Marcia riait. Elle resplendissait de bonheur. Un bonheur stupide et vaniteux. Elle en était parfaitement consciente, mais elle était incapable de ne pas y succomber. Juchée sur les épaules de Carpophorus, elle levait les bras au ciel, les yeux pétillants de joie. Elle en avait oublié sa jambe, son épaule et sa peur.

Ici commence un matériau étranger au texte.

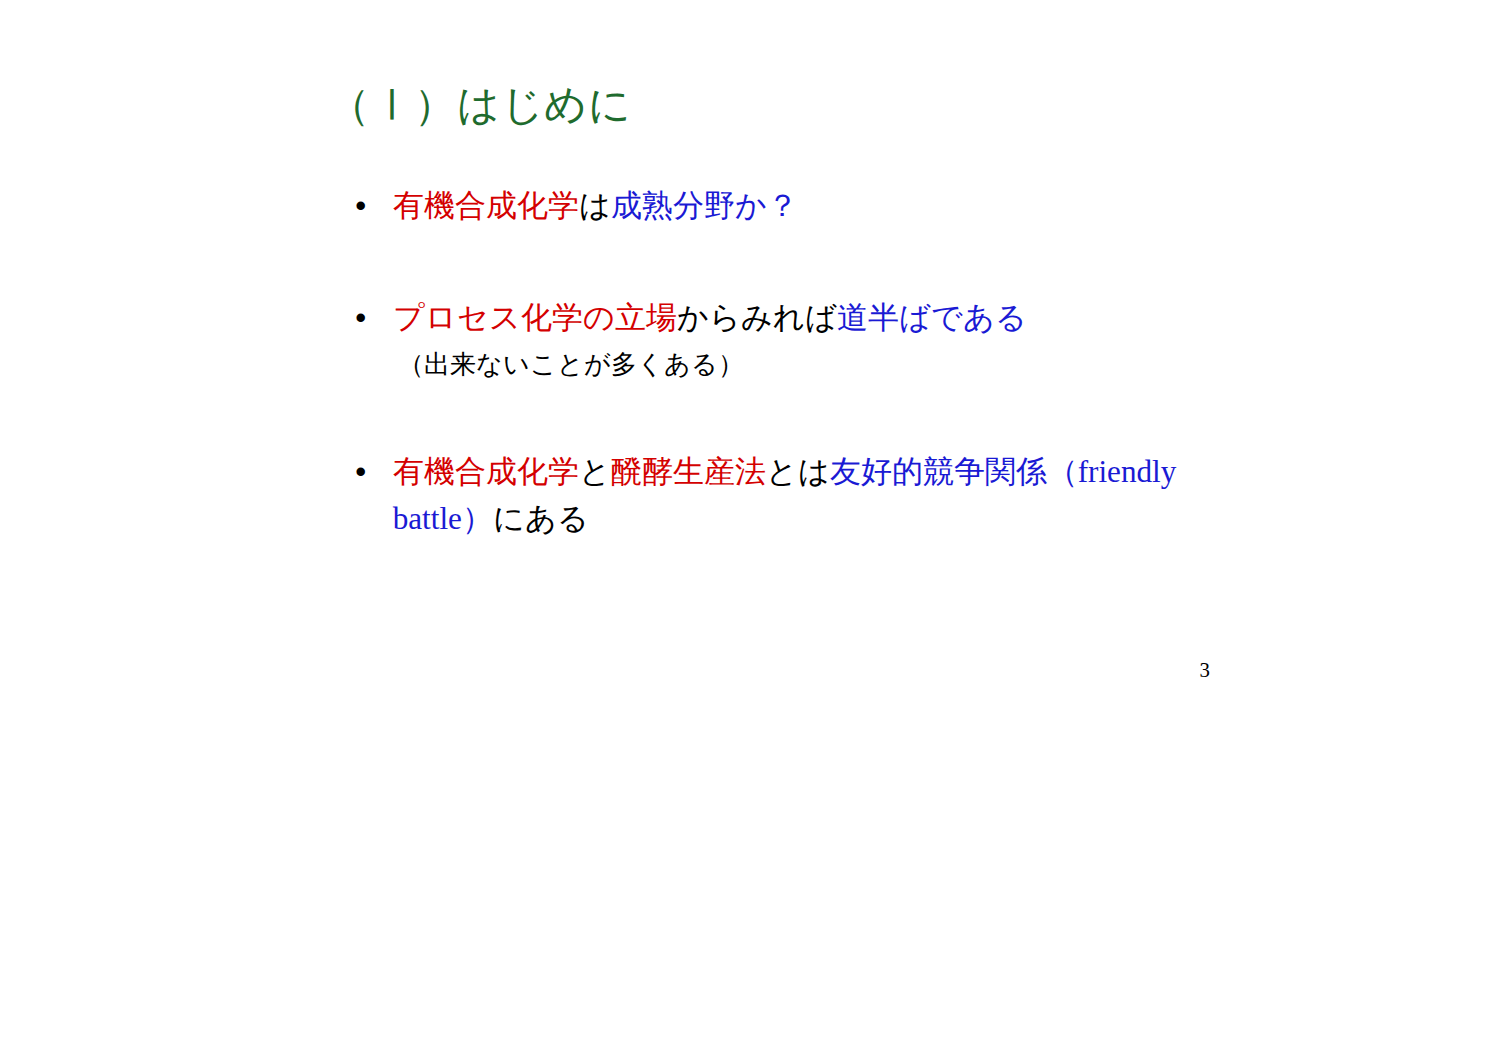（Ⅰ）はじめに
有機合成化学は成熟分野か？
プロセス化学の立場からみれば道半ばである （出来ないことが多くある）
有機合成化学と醗酵生産法とは友好的競争関係（friendly battle）にある
3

La peur qu'elle avait ressentie sur le sable et la peur des représailles qui ne manqueraient de tomber quand elle rejoindrait les coulisses.

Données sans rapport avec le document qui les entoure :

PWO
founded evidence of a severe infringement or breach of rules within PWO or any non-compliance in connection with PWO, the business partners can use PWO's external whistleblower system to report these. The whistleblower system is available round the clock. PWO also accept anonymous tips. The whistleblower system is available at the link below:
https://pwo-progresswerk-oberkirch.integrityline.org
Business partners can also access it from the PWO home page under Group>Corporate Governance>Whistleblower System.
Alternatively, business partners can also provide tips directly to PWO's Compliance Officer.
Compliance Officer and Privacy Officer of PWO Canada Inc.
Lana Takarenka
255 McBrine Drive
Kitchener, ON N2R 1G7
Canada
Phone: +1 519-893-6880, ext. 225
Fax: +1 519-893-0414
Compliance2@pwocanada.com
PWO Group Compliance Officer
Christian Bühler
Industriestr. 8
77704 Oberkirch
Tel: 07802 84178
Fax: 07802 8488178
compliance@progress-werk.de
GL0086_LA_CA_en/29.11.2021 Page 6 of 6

Elle avait oublié la douleur fulgurante d'une patte qui lui lacérait la cuisse, les crocs de la panthère à deux doigts de ses yeux, les griffes plantées dans son épaule. Et puis, le sang qui lui avait encore une fois inondé le corps, le couteau qui avait tranché la jugulaire, l'agonie brutale du fauve, sa sueur aigre et grasse. Le feulement d'agonie. L'hébétement qui avait suivi. Le cri déchirant de Dacia qui découvre l'étendue des dégâts, la bête étalée sur sa camarade aux cheveux d'or, un deuxième fauve qui s'approche. Le bond en avant de la Dace, la mise en garde affolée. De nouveaux cris, les mollets de Celtine, les mains de Britannia, des voix d'hommes.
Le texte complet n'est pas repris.